Les dossiers de violences sexistes et sexuelles déconsidèrent un peu plus encore les politiques. © getty images

MeToo a-t-il instauré un « tribunal des tweets »?

Gérald Papy
Gérald Papy Rédacteur en chef adjoint

L’avocat Emmanuel Pierrat met en garde contre les «dérives» du combat néoféministe. Ce qui ne remet pas en question son utilité.

La révolution MeToo fait progresser la lutte contre les violences sexistes et sexuelles. Elle irrite aussi certains par des méthodes qui, à l’occasion, feraient peu de cas de la présomption d’innocence et substitueraient une justice sur la place publique à une justice à charge et à décharge. Avocat de personnalités politiques accusées de différents méfaits, parmi lesquelles l’ancien vice-président de l’Assemblée nationale Denis Baupin, mis en cause pour agressions sexuelles contre huit élues et collaboratrices, Emmanuel Pierrat, dans La Prison de verre, met en garde contre ces «dérives» .

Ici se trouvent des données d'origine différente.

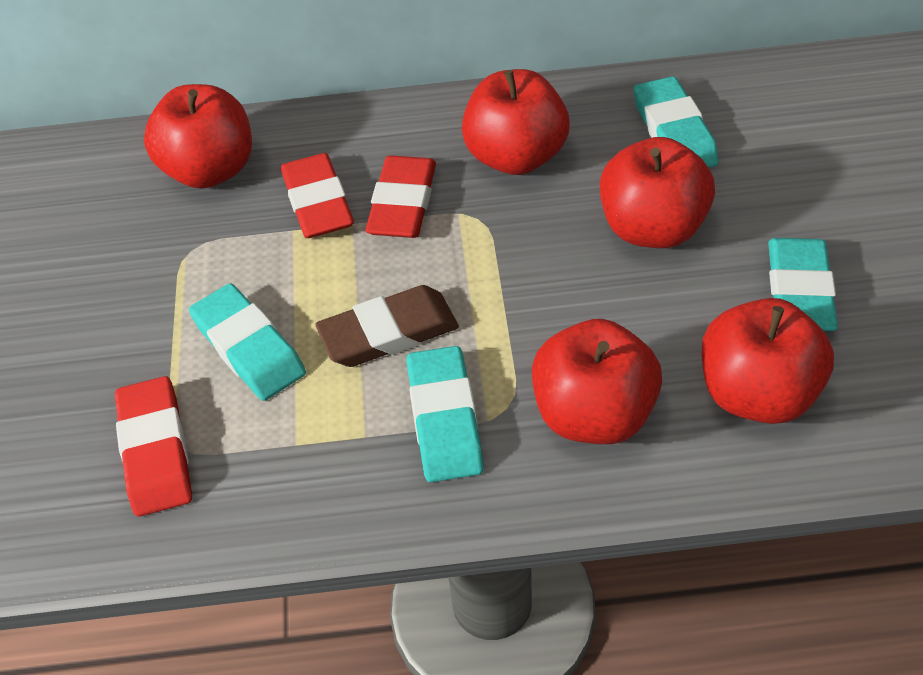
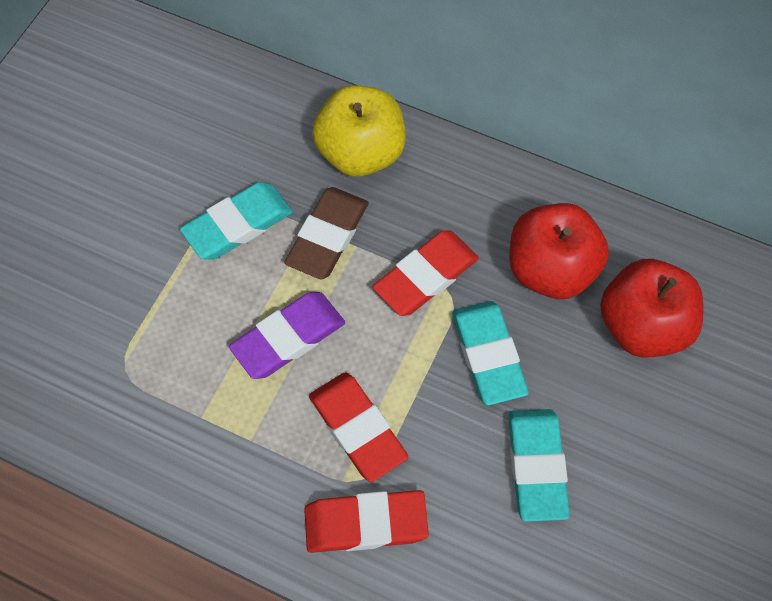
purple eraser: none = 0 -> [229,292,345,379] = 1
red apple: [144,84,252,189] [462,69,570,175] [532,319,662,444] [600,137,715,248] [701,298,834,424] = 5 -> [509,203,609,299] [600,259,703,358] = 2
turquoise eraser: [189,283,306,401] [406,346,484,482] [634,76,719,168] [768,238,838,331] = 4 -> [180,182,293,260] [452,301,529,405] [508,409,570,522] = 3
yellow apple: none = 0 -> [312,85,406,177] = 1

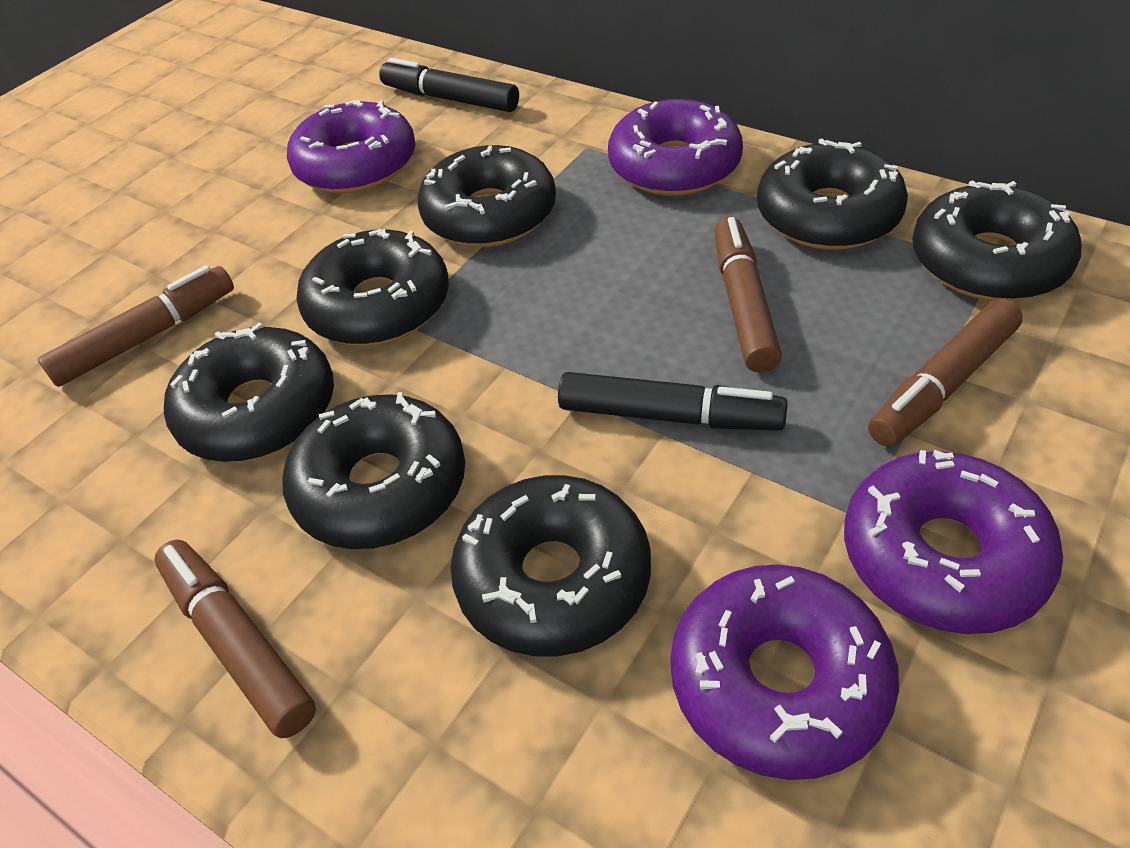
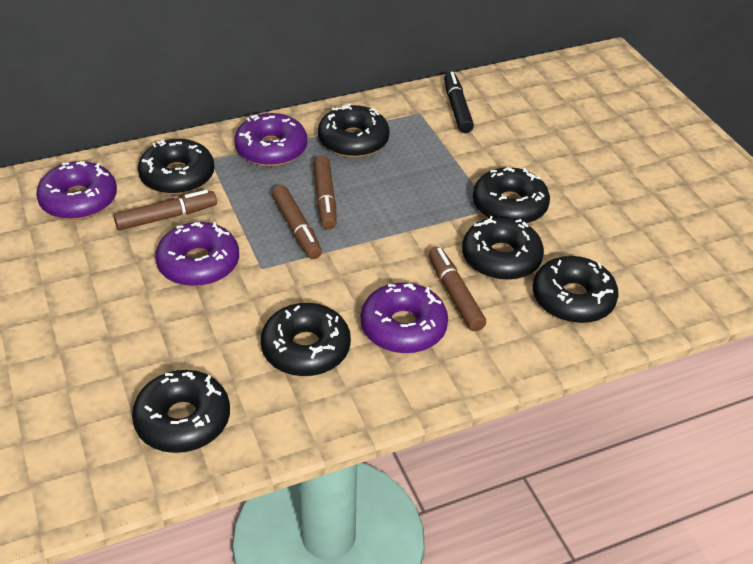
black marker: [379,58,519,112] [558,372,788,431] = 2 -> [444,72,474,133] = 1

«Le tribunal des tweets (celui qui juge avec les plateaux de la jalousie et de la suspicion permanente), la dissection du comportement privé préférée à la lecture d’un programme politique, cette tyrannie de la transparence, le jugement rendu à la vitesse d’un tweet au nom de la morale, tous ces fléaux ont pris le dessus, souvent pour le pire car les victoires sont nombreuses, à commencer par les hommes et les femmes politiques qui, même blanchis, sortent de ces affaires crucifiés à jamais par la rumeur. Malgré le droit à l’oubli, on retrouvera éternellement sur Internet un casier pseudo-judiciaire bien souvent imaginaire», soutient l’auteur, en évoquant des dossiers qui n’ont pas uniquement trait à des violences sexistes ou sexuelles.

(1) La Prison de verre. Sexe, argent et politique, par Emmanuel Pierrat, Gallimard, 220 p.
(1) La Prison de verre. Sexe, argent et politique, par Emmanuel Pierrat, Gallimard, 220 p. © National

Alors que Christophe Dubois, coauteur de Sexus diabolicus, reconnaît une certaine légitimité à la forme du combat néoféministe en raison du traitement insatisfaisant des affaires d’agressions sexuelles par la justice (lire en page 40), Emmanuel Pierrat n’hésite pas à la remettre en question. «Les moyens mis en œuvre pour la défense de cette cause sont-ils pertinents? L’activisme est-il, au XXIe siècle, le bon moyen pour défendre une cause légitime, et ne tend-il pas au contraire à braquer celles et ceux que ladite cause aurait pu motiver. Le tribunal ultraexpéditif mis en place par les réseaux sociaux […] pourrait inspirer quelque prudence et appeler à la mesure. Il est aussi à craindre que l’audace des esprits libres, même (et surtout) excessifs, ne se résume plus qu’à un buzz et à un nombre de “j’aime”.»

Emmanuel Pierrat en vient à se poser la question de la politique et de la morale: couple fusionnel ou incestueux? «Désormais, la morale triomphante est aux commandes, ce qui n’est pas sans conséquences et instaure un lien de cause à effet entre l’irréprochable vertu exigée du politique et son talent à mettre en œuvre de bonnes réformes pour les citoyens», explique l’auteur de La Prison de verre. Cela accroîtra, selon lui, la désaffection à l’égard des politiques, déjà bien déconsidérés. Il n’empêche, cette préoccupation supposée ne doit pas masquer le caractère essentiel du combat contre les violences sexistes et sexuelles.